The counterculture of Greenwich Village in New York City is legendary, although these days you’re more apt to see downsized Wall Streeters roaming around at midday rather than artists or activists. History is cyclical, however, and Washington Square Park, the epicenter of many social, political and cultural movements, is being renovated and of course there is a controversy.
The diehard Villagers still have a huge voice in the politics of the neighborhood. The park is a landmark, 10 acres in size and nearly 200 years old. It has seen hangings, burials, countless graduations, generations of kids, dogs, joggers, seniors, and drug dealers—you name it, it has happened in THE PARK, as I called it growing up on its West side.
I can recall tagging along with my dad as he went to hear the musicians in the Seventies on sunny weekends. All I wanted to do was get to the playground and the sprinklers but we had to listen to a few songs. We’d chat with the winos and bums; this was before homelessness, when the local wino knew me by name. I can still see the Good Humor Ice Cream Man and hear his cart bells. He wore a full uniform, a sweet old guy, who never failed to please the throngs of dirty kids on a hot summer day. With the first legitimate snow, a trip to the park was necessary on sleds or cross country skis.
Seasons were marked, big events celebrated, I can even trace the different phases of my life through the park. As a high school kid I spent hours, with my best friend, in our oversized men’s coats and scarves listening and swooning over one particular musician/ busker name “Zorki.” To this day when I hear the Traffic song Low Spark of High Heeled Boys, I get nostalgic for those days when time didn’t matter and listening to live music was my plan for the day.
So now the park is in the midst of a $16 million renovation. The plan is to create more green space and benches and update some of the features that were quite worn. The work is to be done in phases so the public can still enjoy parts of the park at any given time. The first phase is slated for completion in the spring of 2009.
The controversy comes from those who oppose moving the famous fountain, shrinking the public gathering spots and various other changes. Most of all, those who oppose the upgrades see the changes to be class oriented, a way to increase real estate values, please New York University and gentrify the quintessential concept of public space. Bloggers have taken to their laptops and sites have popped up on the internet with many New Yorkers chiming in.
At this time of year I always look forward to seeing the Christmas tree under the arch and remember caroling there so many times as a kid. I hear about the park drama often from my mom who still lives a block away. She is an active Villager, who has connections in the dog owning crowd and has been known to bang pots, with her cronies, to get the drug dealers to disperse. She appreciates how much creativity the park has inspired and worries the scene will change.
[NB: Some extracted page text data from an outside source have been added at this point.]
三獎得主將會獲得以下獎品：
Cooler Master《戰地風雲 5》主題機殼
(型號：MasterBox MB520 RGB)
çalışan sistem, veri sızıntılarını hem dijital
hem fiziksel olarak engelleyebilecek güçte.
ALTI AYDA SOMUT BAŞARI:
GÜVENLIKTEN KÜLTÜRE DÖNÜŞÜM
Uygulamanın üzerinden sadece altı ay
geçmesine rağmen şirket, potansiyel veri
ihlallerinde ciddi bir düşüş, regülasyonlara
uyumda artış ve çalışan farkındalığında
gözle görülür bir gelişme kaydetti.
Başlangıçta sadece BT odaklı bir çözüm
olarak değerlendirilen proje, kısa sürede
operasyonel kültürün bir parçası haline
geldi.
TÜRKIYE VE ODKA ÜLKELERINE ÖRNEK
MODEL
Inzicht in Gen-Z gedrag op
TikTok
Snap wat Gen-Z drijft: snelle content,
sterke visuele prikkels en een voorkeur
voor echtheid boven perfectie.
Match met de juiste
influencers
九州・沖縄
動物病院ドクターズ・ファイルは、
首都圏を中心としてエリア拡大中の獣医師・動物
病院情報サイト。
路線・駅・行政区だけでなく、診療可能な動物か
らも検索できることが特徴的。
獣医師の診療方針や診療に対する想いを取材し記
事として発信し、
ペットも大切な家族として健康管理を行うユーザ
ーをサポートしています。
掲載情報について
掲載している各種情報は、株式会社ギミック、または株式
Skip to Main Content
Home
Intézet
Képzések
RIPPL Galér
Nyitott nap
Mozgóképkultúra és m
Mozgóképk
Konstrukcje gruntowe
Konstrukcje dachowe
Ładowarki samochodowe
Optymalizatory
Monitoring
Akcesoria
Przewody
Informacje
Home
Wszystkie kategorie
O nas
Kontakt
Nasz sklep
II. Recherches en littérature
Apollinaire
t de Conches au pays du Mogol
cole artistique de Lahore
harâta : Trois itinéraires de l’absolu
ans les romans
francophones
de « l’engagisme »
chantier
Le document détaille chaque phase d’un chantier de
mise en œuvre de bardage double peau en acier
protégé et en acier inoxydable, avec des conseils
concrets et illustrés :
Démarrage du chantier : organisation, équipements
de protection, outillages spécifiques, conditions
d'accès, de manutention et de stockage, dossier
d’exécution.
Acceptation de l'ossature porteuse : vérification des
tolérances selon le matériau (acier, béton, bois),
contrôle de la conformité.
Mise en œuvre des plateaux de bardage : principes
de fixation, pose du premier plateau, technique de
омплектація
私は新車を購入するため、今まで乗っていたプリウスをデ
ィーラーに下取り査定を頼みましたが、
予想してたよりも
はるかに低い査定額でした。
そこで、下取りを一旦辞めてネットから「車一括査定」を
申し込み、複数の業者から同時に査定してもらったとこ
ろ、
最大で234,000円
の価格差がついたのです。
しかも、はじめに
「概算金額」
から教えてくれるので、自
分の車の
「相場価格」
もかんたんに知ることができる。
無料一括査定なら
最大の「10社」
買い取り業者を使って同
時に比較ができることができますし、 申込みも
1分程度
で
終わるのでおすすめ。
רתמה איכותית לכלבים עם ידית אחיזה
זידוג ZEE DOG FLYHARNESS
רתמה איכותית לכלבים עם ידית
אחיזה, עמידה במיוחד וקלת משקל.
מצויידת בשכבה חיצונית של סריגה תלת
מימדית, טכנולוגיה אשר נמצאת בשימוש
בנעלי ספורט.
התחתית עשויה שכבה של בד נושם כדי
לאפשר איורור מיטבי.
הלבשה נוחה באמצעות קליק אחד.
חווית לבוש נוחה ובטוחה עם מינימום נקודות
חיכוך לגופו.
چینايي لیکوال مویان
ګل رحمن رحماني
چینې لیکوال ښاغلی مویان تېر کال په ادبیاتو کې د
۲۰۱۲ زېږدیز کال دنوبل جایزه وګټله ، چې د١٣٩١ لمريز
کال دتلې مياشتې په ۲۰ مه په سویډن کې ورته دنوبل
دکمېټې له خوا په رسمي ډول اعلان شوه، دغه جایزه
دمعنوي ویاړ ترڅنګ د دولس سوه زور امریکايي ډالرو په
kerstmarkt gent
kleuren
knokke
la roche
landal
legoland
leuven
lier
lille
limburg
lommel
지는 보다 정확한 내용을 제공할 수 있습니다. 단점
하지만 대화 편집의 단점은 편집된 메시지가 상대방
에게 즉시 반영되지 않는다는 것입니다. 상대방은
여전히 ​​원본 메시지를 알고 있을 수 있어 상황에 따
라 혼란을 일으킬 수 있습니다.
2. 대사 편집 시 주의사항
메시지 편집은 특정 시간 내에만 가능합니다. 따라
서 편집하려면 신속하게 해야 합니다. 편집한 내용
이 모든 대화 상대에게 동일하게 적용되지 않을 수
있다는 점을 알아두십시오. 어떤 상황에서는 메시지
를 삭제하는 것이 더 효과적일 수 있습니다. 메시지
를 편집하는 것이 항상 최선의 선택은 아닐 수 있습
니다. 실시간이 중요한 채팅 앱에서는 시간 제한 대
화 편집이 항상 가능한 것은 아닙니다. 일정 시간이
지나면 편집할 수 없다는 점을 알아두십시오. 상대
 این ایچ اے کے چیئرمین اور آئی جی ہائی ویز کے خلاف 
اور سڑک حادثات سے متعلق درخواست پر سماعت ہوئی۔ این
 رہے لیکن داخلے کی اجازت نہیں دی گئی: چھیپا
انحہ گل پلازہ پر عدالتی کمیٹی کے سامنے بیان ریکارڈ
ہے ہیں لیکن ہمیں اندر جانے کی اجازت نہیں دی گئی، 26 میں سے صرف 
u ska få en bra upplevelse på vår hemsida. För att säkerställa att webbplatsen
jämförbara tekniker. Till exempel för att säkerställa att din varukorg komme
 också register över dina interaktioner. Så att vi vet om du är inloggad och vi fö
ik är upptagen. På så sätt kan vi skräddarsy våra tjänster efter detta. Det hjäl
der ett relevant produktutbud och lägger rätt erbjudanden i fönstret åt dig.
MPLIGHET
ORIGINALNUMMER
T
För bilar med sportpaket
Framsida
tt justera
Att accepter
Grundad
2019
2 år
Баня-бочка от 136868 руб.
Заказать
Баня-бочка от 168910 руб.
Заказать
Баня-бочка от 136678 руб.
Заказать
Our neighbor when I was growing up, who went on to write for SNL, Letterman, Seinfeld and the Simpsons, used to sit in the park with his partner dreaming up story lines. On any given day one can see jugglers, chess players, movie filming or people just hanging out enjoying the space.
I hope the park will retain its role as a democratic magnet, drawing people from all walks of life at all stages in life, from near or far. Change isn’t always easy, but I pray they keep the integrity and ethos of the park intact, and just spiff it up (a bit) so I can take my kids to hear music they won’t appreciate till they are older.